Targeted attack strategies like phishing and watering holes have proven effective at poking holes in the perimeter. Today, attacks like SQL injection might penetrate firewalls to target applications directly. Hackers target individuals via the web and social media with malicious files attached to email messages or embedded in a web page that the employee visits. Such attacks sail through a firewall and establish a toe hold behind it. A phishing attack that successfully harvests an employee’s login credentials allows the attacker to impersonate a legitimate user on the network and exploit his or her access permissions, from which sophisticated attackers can move laterally within a network environment and compromise other, vulnerable systems.
These kinds of attacks aren’t merely hypotheticals. They’re behind most substantial compromises you read about these days. And IT professionals seem to recognize this. Just 42% of respondents to Gemalto’s survey said they believe that their organization’s perimeter security systems are very effective at keeping unauthorized users out of their network. Still, organizations seem intent on putting more money towards existing security technologies, rather than investing in new ones. Gemalto’s survey found that over the past five years, around three quarters (76%) of respondents’ organizations have increased their investment in perimeter security, while just 7% have decreased it.
What’s going on here? Why continue to throw money at technology that you suspect (and evidence suggests) isn’t working all that well? One explanation is a glitch in human reasoning known as the “sunk cost fallacy.”
Sunk costs, of course, is a term borrowed from economics (or accounting) that refers to money that has been spent by a business and cannot be recovered – think research and development into a new product or marketing expenditures to promote an event or brand. The sunk cost fallacy comes into play when individuals or organizations make what we would consider irrational decisions about the future based on past expenditures. Say the R&D you paid for suggests that a new product isn’t likely to be commercially viable. The smart thing to do would be to walk away from the product. The sunk cost fallacy would dictate to pursue the product anyway in consideration of “all the money we’ve spent researching it!”
A similar psychology may be at work with the perimeter defense survey. Companies are continuing to throw money at firewalls, IDS and email gateways in consideration of all the money they’ve already spent on those technologies. To simply pull the plug on them and redirect spending to different kinds of solutions would be to admit that the investment in the technology did not pay off – at least not in the long term. So, instead, companies beef up spending on those technologies they’ve already invested in, then watch as hackers sidestep them, incurring further costs to the organization.
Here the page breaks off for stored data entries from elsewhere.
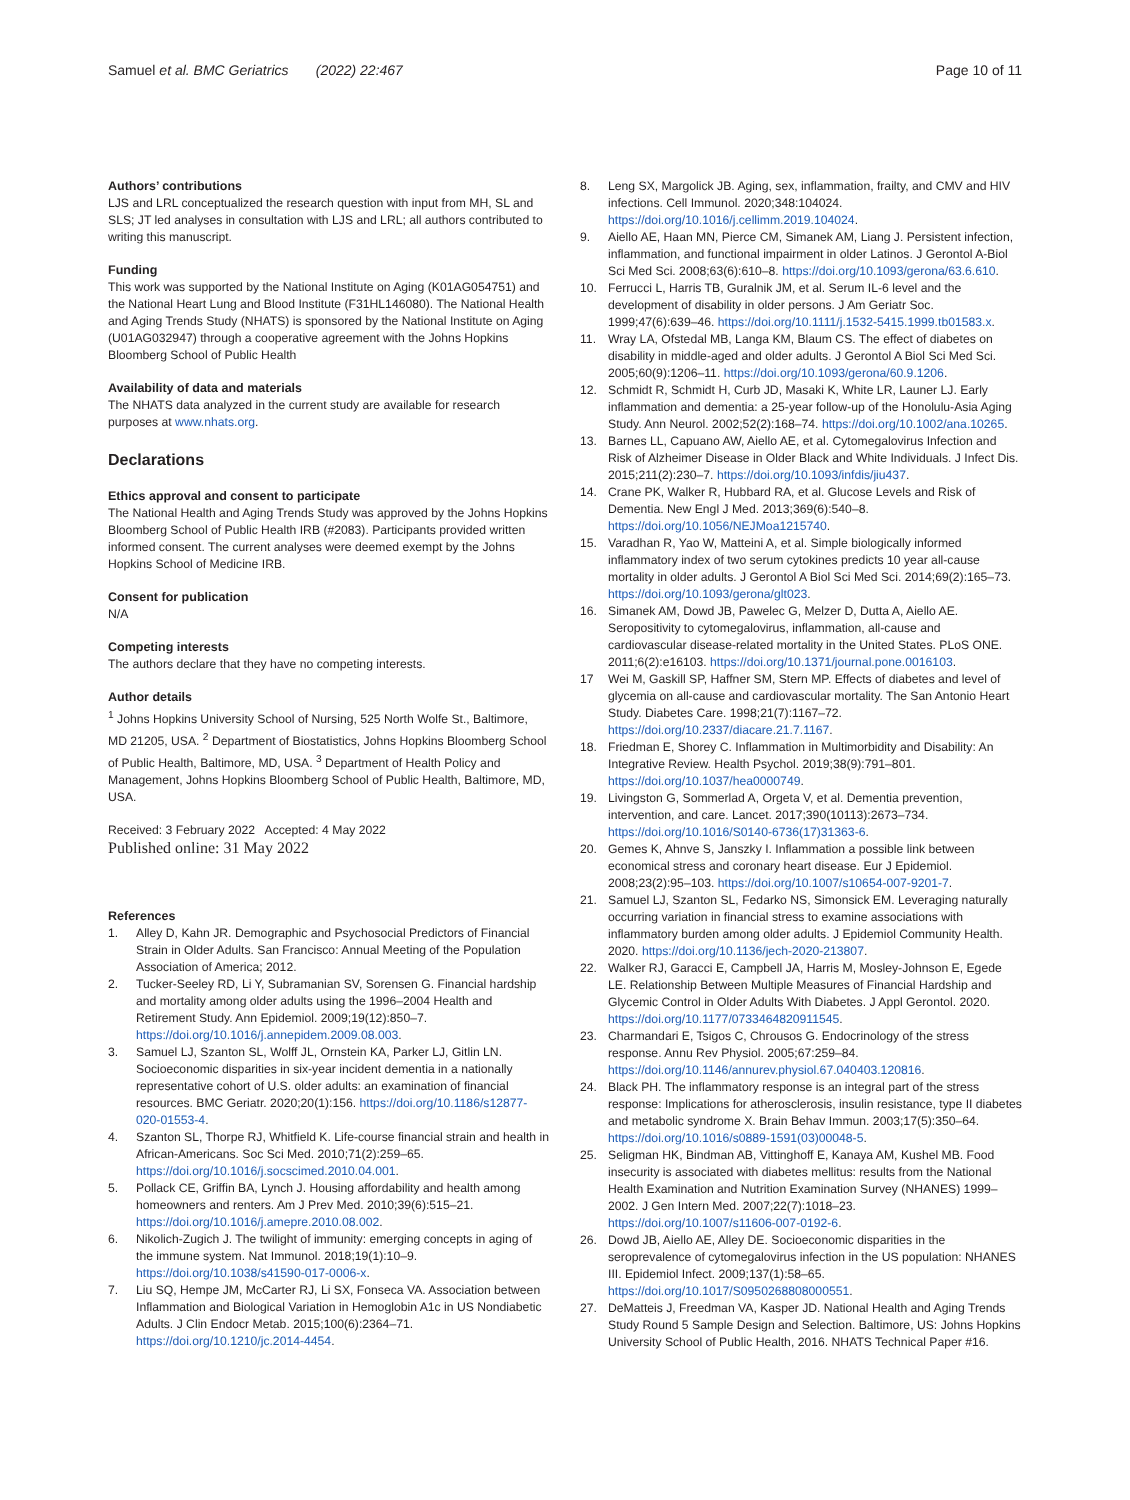Samuel et al. BMC Geriatrics (2022) 22:467
Page 10 of 11
Authors’ contributions
LJS and LRL conceptualized the research question with input from MH, SL and SLS; JT led analyses in consultation with LJS and LRL; all authors contributed to writing this manuscript.
Funding
This work was supported by the National Institute on Aging (K01AG054751) and the National Heart Lung and Blood Institute (F31HL146080). The National Health and Aging Trends Study (NHATS) is sponsored by the National Institute on Aging (U01AG032947) through a cooperative agreement with the Johns Hopkins Bloomberg School of Public Health
Availability of data and materials
The NHATS data analyzed in the current study are available for research purposes at www.nhats.org.
Declarations
Ethics approval and consent to participate
The National Health and Aging Trends Study was approved by the Johns Hopkins Bloomberg School of Public Health IRB (#2083). Participants provided written informed consent. The current analyses were deemed exempt by the Johns Hopkins School of Medicine IRB.
Consent for publication
N/A
Competing interests
The authors declare that they have no competing interests.
Author details
<sup>1</sup> Johns Hopkins University School of Nursing, 525 North Wolfe St., Baltimore, MD 21205, USA. <sup>2</sup> Department of Biostatistics, Johns Hopkins Bloomberg School of Public Health, Baltimore, MD, USA. <sup>3</sup> Department of Health Policy and Management, Johns Hopkins Bloomberg School of Public Health, Baltimore, MD, USA.
Received: 3 February 2022 Accepted: 4 May 2022
Published online: 31 May 2022
References
1. Alley D, Kahn JR. Demographic and Psychosocial Predictors of Financial Strain in Older Adults. San Francisco: Annual Meeting of the Population Association of America; 2012.
2. Tucker-Seeley RD, Li Y, Subramanian SV, Sorensen G. Financial hardship and mortality among older adults using the 1996–2004 Health and Retirement Study. Ann Epidemiol. 2009;19(12):850–7. https://doi.org/10.1016/j.annepidem.2009.08.003.
3. Samuel LJ, Szanton SL, Wolff JL, Ornstein KA, Parker LJ, Gitlin LN. Socioeconomic disparities in six-year incident dementia in a nationally representative cohort of U.S. older adults: an examination of financial resources. BMC Geriatr. 2020;20(1):156. https://doi.org/10.1186/s12877-020-01553-4.
4. Szanton SL, Thorpe RJ, Whitfield K. Life-course financial strain and health in African-Americans. Soc Sci Med. 2010;71(2):259–65. https://doi.org/10.1016/j.socscimed.2010.04.001.
5. Pollack CE, Griffin BA, Lynch J. Housing affordability and health among homeowners and renters. Am J Prev Med. 2010;39(6):515–21. https://doi.org/10.1016/j.amepre.2010.08.002.
6. Nikolich-Zugich J. The twilight of immunity: emerging concepts in aging of the immune system. Nat Immunol. 2018;19(1):10–9. https://doi.org/10.1038/s41590-017-0006-x.
7. Liu SQ, Hempe JM, McCarter RJ, Li SX, Fonseca VA. Association between Inflammation and Biological Variation in Hemoglobin A1c in US Nondiabetic Adults. J Clin Endocr Metab. 2015;100(6):2364–71. https://doi.org/10.1210/jc.2014-4454.
8. Leng SX, Margolick JB. Aging, sex, inflammation, frailty, and CMV and HIV infections. Cell Immunol. 2020;348:104024. https://doi.org/10.1016/j.cellimm.2019.104024.
9. Aiello AE, Haan MN, Pierce CM, Simanek AM, Liang J. Persistent infection, inflammation, and functional impairment in older Latinos. J Gerontol A-Biol Sci Med Sci. 2008;63(6):610–8. https://doi.org/10.1093/gerona/63.6.610.
10. Ferrucci L, Harris TB, Guralnik JM, et al. Serum IL-6 level and the development of disability in older persons. J Am Geriatr Soc. 1999;47(6):639–46. https://doi.org/10.1111/j.1532-5415.1999.tb01583.x.
11. Wray LA, Ofstedal MB, Langa KM, Blaum CS. The effect of diabetes on disability in middle-aged and older adults. J Gerontol A Biol Sci Med Sci. 2005;60(9):1206–11. https://doi.org/10.1093/gerona/60.9.1206.
12. Schmidt R, Schmidt H, Curb JD, Masaki K, White LR, Launer LJ. Early inflammation and dementia: a 25-year follow-up of the Honolulu-Asia Aging Study. Ann Neurol. 2002;52(2):168–74. https://doi.org/10.1002/ana.10265.
13. Barnes LL, Capuano AW, Aiello AE, et al. Cytomegalovirus Infection and Risk of Alzheimer Disease in Older Black and White Individuals. J Infect Dis. 2015;211(2):230–7. https://doi.org/10.1093/infdis/jiu437.
14. Crane PK, Walker R, Hubbard RA, et al. Glucose Levels and Risk of Dementia. New Engl J Med. 2013;369(6):540–8. https://doi.org/10.1056/NEJMoa1215740.
15. Varadhan R, Yao W, Matteini A, et al. Simple biologically informed inflammatory index of two serum cytokines predicts 10 year all-cause mortality in older adults. J Gerontol A Biol Sci Med Sci. 2014;69(2):165–73. https://doi.org/10.1093/gerona/glt023.
16. Simanek AM, Dowd JB, Pawelec G, Melzer D, Dutta A, Aiello AE. Seropositivity to cytomegalovirus, inflammation, all-cause and cardiovascular disease-related mortality in the United States. PLoS ONE. 2011;6(2):e16103. https://doi.org/10.1371/journal.pone.0016103.
17 Wei M, Gaskill SP, Haffner SM, Stern MP. Effects of diabetes and level of glycemia on all-cause and cardiovascular mortality. The San Antonio Heart Study. Diabetes Care. 1998;21(7):1167–72. https://doi.org/10.2337/diacare.21.7.1167.
18. Friedman E, Shorey C. Inflammation in Multimorbidity and Disability: An Integrative Review. Health Psychol. 2019;38(9):791–801. https://doi.org/10.1037/hea0000749.
19. Livingston G, Sommerlad A, Orgeta V, et al. Dementia prevention, intervention, and care. Lancet. 2017;390(10113):2673–734. https://doi.org/10.1016/S0140-6736(17)31363-6.
20. Gemes K, Ahnve S, Janszky I. Inflammation a possible link between economical stress and coronary heart disease. Eur J Epidemiol. 2008;23(2):95–103. https://doi.org/10.1007/s10654-007-9201-7.
21. Samuel LJ, Szanton SL, Fedarko NS, Simonsick EM. Leveraging naturally occurring variation in financial stress to examine associations with inflammatory burden among older adults. J Epidemiol Community Health. 2020. https://doi.org/10.1136/jech-2020-213807.
22. Walker RJ, Garacci E, Campbell JA, Harris M, Mosley-Johnson E, Egede LE. Relationship Between Multiple Measures of Financial Hardship and Glycemic Control in Older Adults With Diabetes. J Appl Gerontol. 2020. https://doi.org/10.1177/0733464820911545.
23. Charmandari E, Tsigos C, Chrousos G. Endocrinology of the stress response. Annu Rev Physiol. 2005;67:259–84. https://doi.org/10.1146/annurev.physiol.67.040403.120816.
24. Black PH. The inflammatory response is an integral part of the stress response: Implications for atherosclerosis, insulin resistance, type II diabetes and metabolic syndrome X. Brain Behav Immun. 2003;17(5):350–64. https://doi.org/10.1016/s0889-1591(03)00048-5.
25. Seligman HK, Bindman AB, Vittinghoff E, Kanaya AM, Kushel MB. Food insecurity is associated with diabetes mellitus: results from the National Health Examination and Nutrition Examination Survey (NHANES) 1999–2002. J Gen Intern Med. 2007;22(7):1018–23. https://doi.org/10.1007/s11606-007-0192-6.
26. Dowd JB, Aiello AE, Alley DE. Socioeconomic disparities in the seroprevalence of cytomegalovirus infection in the US population: NHANES III. Epidemiol Infect. 2009;137(1):58–65. https://doi.org/10.1017/S0950268808000551.
27. DeMatteis J, Freedman VA, Kasper JD. National Health and Aging Trends Study Round 5 Sample Design and Selection. Baltimore, US: Johns Hopkins University School of Public Health, 2016. NHATS Technical Paper #16.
As with any problem, securing corporate networks requires clear-eyed assessment of risks and options to address those risks. The Gemalto survey, if nothing else, revealed that such thinking may be missing in many organizations, where perceptions about the effectiveness of technologies appear to diverge from both the facts of how effective they are at stopping attacks and from the investment strategy of the organization. Until organizations can muster that kind of vision, we shouldn’t expect that the statistics on breaches and data theft to improve.